Metadata-Version: 2.4
Name: stackforge
Version: 0.7.3
Classifier: Development Status :: 3 - Alpha
Classifier: Intended Audience :: Developers
Classifier: Intended Audience :: System Administrators
Classifier: License :: OSI Approved :: GNU General Public License v3 (GPLv3)
Classifier: Operating System :: OS Independent
Classifier: Programming Language :: Python :: 3
Classifier: Programming Language :: Python :: 3.13
Classifier: Programming Language :: Rust
Classifier: Topic :: System :: Networking
Classifier: Topic :: Security
License-File: LICENSE
Summary: High-performance network packet manipulation with Rust and Python
Keywords: networking,packets,scapy,security,rust
Home-Page: https://github.com/LaBackDoor/stackforge
License: GPL-3.0-only
Requires-Python: >=3.13
Description-Content-Type: text/markdown; charset=UTF-8; variant=GFM
Project-URL: Homepage, https://github.com/LaBackDoor/stackforge
Project-URL: Issues, https://github.com/LaBackDoor/stackforge/issues
Project-URL: Repository, https://github.com/LaBackDoor/stackforge

# Stackforge

[![CI](https://github.com/LaBackDoor/stackforge/actions/workflows/test.yml/badge.svg)](https://github.com/LaBackDoor/stackforge/actions/workflows/test.yml)

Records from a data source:
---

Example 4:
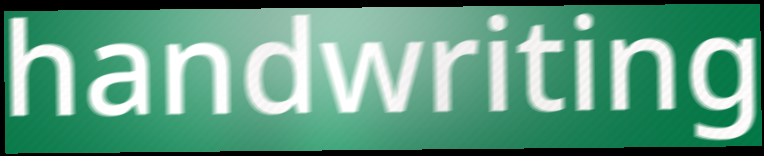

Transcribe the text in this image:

handwriting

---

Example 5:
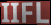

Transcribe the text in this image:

IIFL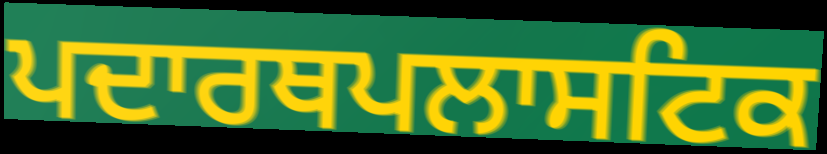
ਪਦਾਰਥਪਲਾਸਟਿਕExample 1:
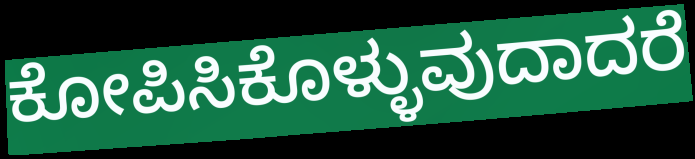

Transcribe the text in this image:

ಕೋಪಿಸಿಕೊಳ್ಳುವುದಾದರೆ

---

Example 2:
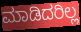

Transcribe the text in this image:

ಮಾಡಿದರಿಲ್ಲ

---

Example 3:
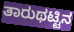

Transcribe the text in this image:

ತಾರುಥಟ್ಟಿನ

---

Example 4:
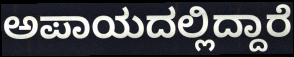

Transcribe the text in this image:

ಅಪಾಯದಲ್ಲಿದ್ದಾರೆ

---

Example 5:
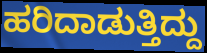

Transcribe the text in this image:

ಹರಿದಾಡುತ್ತಿದ್ದು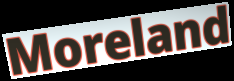
MorelandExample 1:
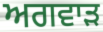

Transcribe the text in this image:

ਅਗਵਾੜ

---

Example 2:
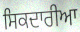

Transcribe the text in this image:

ਸਿਕਦਾਰੀਆ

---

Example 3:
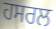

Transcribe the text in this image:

ਹਸਰਲ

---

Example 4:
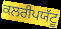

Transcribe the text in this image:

ਕਲਰੀਪਯੱਟੂ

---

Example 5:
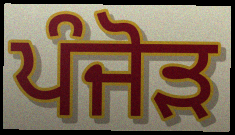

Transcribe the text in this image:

ਪੰਜੋੜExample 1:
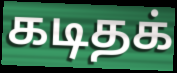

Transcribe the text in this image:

கடிதக்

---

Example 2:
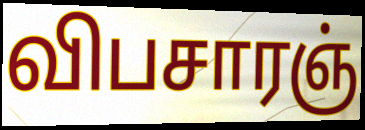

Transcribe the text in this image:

விபசாரஞ்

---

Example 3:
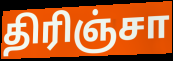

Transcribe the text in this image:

திரிஞ்சா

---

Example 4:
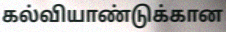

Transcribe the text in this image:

கல்வியாண்டுக்கான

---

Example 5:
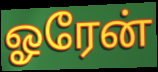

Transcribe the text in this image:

ஓரேன்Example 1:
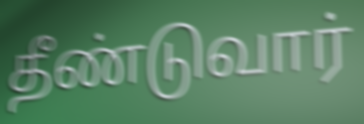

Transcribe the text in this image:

தீண்டுவார்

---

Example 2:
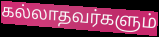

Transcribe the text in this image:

கல்லாதவர்களும்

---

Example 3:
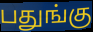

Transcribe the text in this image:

பதுங்கு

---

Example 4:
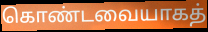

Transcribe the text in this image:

கொண்டவையாகத்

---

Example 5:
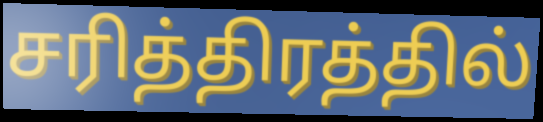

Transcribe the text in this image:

- Required work -
In the stackforge package metadata above, retype everything from "Metadata-Version: 2.4" down to "License v3 (GPLv3)".

- Final result -
Metadata-Version: 2.4
Name: stackforge
Version: 0.7.3
Classifier: Development Status :: 3 - Alpha
Classifier: Intended Audience :: Developers
Classifier: Intended Audience :: System Administrators
Classifier: License :: OSI Approved :: GNU General Public License v3 (GPLv3)